From Forbes, by Tilak Doshi H/T to Andrew Gibson
As the world emerges from Covid-19 lockdown we are now being told that the economic recovery from the pandemic-panic needs to be “green.” Political leaders and mass media editors cite the well-known slogan “never let a crisis go to waste,” and claim that massive sums need to be spent on economic recovery plans, and that the spending has to be “sustainable.”

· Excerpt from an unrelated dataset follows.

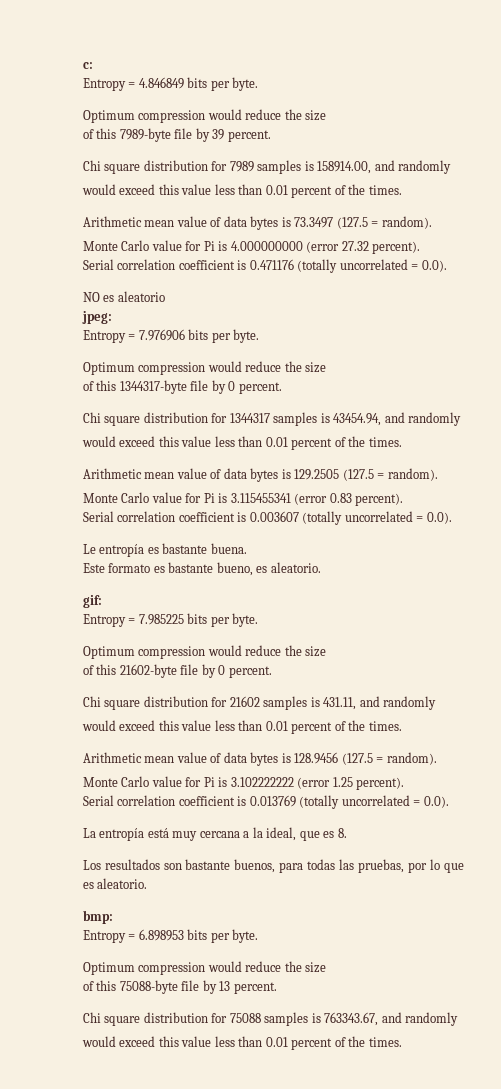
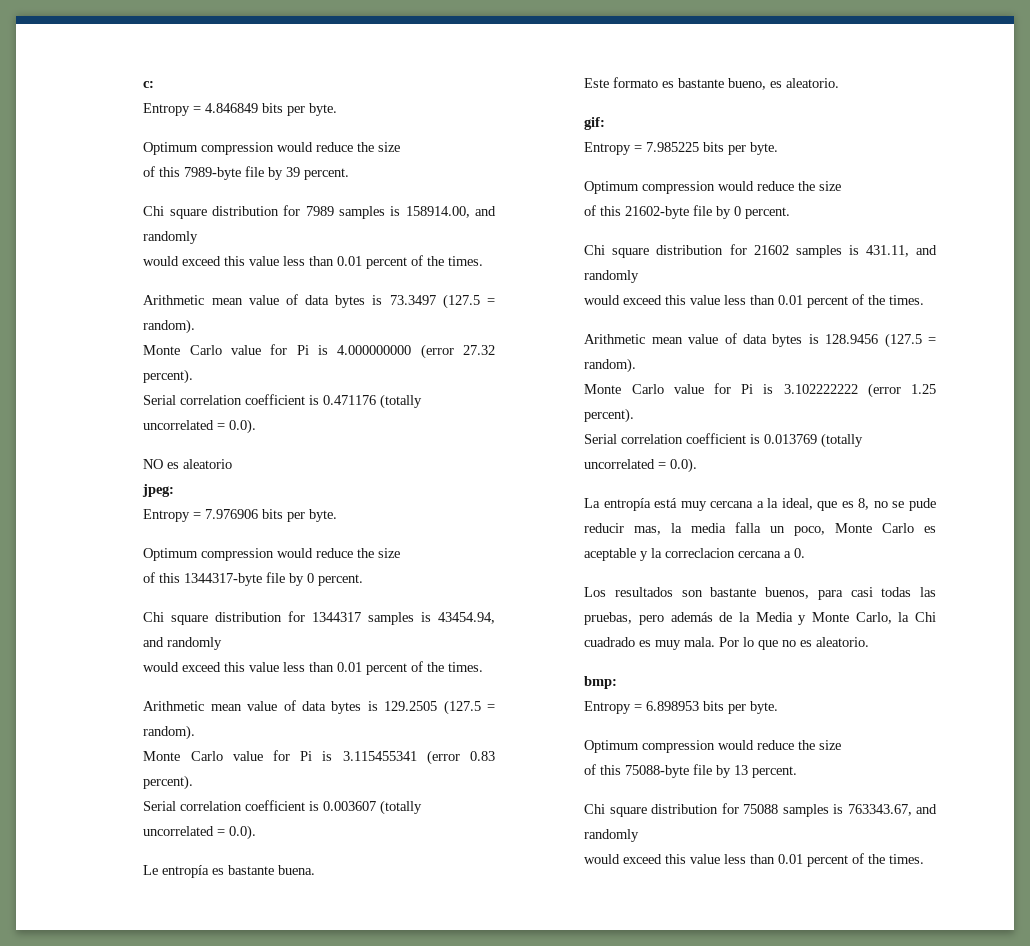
[337,828,347,838] 8. -> [858,498,936,511] [584,522,936,536] [584,548,806,561] 8, no se pude reducir mas, la media falla un poco, Monte Carlo es aceptable y la correclacion cercana a 0.
(304, 867) none -> [850,587,873,597] casi
[408,862,428,873] por -> [638,612,936,625] [584,637,740,650] pero además de la Media y Monte Carlo, la Chi cuadrado es muy mala. Por
(464, 868) none -> [782,640,797,647] no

Prince Charles – a prognosticator of apocalyptic climate change – said at the opening of a virtual World Economic Forum event that the global pandemic presented an opportunity to “reset the global economy and prioritize sustainable development.” Using similar language, the founder and chairman of the World Economic Forum Klaus Schwab calls for a “Great Reset” of capitalism. Seeing a silver lining in the pandemic, he advocates “radical changes” to “create a new economic system” including sustainably green urban infrastructure.
The calls by Prince Charles and Klaus Schwab for remaking capitalism are in lock-step with the stated aims of Christiana Figueres, the former executive secretary of the U.N.’s Framework Convention on Climate Change. Leading the UN’s climate change juggernaut, she had demanded “setting ourselves the task of intentionally… chang[ing] the economic development model that has been reigning for at least 150 years, since the Industrial Revolution.”
In discussing the EU’s trillion-euro plan for economic recovery from the pandemic, European Commission President Ursula von der Leyen promises to put the European Green Deal “at the centre.” Her political ally German Chancellor Angela Merkel concurs: “With the European Green Deal the EU Commission has shown the way forward … it is important that recovery programmes always keep an eye on the climate, we must not side-line climate but invest in climate technologies.” Across the English channel, UK Chancellor Rishi Sunak’s £600 billion recovery package to be unveiled next month promises nothing less than a “green industrial revolution.” It will create “green jobs” and supply “clean energy,” consistent with the country’s commitment to reducing greenhouse gas emissions to “net zero” by 2050.
Across the pond, the Washington Post reports that Democratic presidential nominee Joe Biden is “embracing the Green New Deal’s framework, setting a deadline to achieve net-zero emissions by 2050 and vowing to create a clean-energy economy with new jobs.” Mr. Biden’s support for Green New Deal rhetoric of his party’s left-wing — represented by Elizabeth Warren, Bernie Sanders and Alexandria Ocasio-Cortez — promises policy proposals including a carbon tax, $1.7 trillion in “green” spending, a ban on oil and gas drilling on public lands, and a carbon tariff on imports.
The developing countries are having none of this. Instead of costly subsidies and infrastructure investments on intermittent and low-density “renewable” technologies, they will opt for further investments in an established energy system that has been developed over the past century. Thus, in a scramble to jumpstart its economy, China approved nearly 10GW of new coal-fired power generation capacity in the first quarter of this year, roughly equal to the capacity approved for all of 2019. A recent report from the International Energy Agency found that “global approvals of new [coal] plants in the first quarter of 2020 (mainly in China) were at twice the rate seen in 2019”, with a long pipeline of projects under construction. Wood Mackenzie, a consulting company, estimates that there will be a net increase in global coal-fired power capacity this year, with 22 gigawatts of closures in Europe and the US more than offset by 49 gigawatts of plants opening in Asia.
For the billions of people who have newly emerged from poverty in recent decades and are beginning to enjoy the early fruits of economic growth and technological progress across Asia, Africa and Latin America — among the greatest achievements in human history – the West’s ideological crusade against capitalism and economic growth may seem self-indulgent. Policy makers in poorer countries are fully aware that their economies cannot do without fossil fuels. Available and affordable energy, deliverable at scale, is the sine qua non of economic development. Industrialization, urbanization and middle class living standards are not the curse words that they have become for the West’s left-leaning intelligentsia. They are aspirational goals still most likely to be delivered by oil, gas and coal which account for 85% of global primary energy supply.
Many developing countries with large segments of the population living hand-to-mouth have replicated the strict lockdowns of the West, but without the capacity to provide the kind of welfare assistance that developed countries have extended to their citizens. As one of India’s leading industrialists Rajiv Bajaj put it, the country has “flattened the wrong curve. It is not the infection curve, it is the GDP curve.” Developing countries’ post-Covid-19 recovery plans will undoubtedly stick with what’s proven to work in the past, and continue to emphasize cheap and plentiful fossil fuels.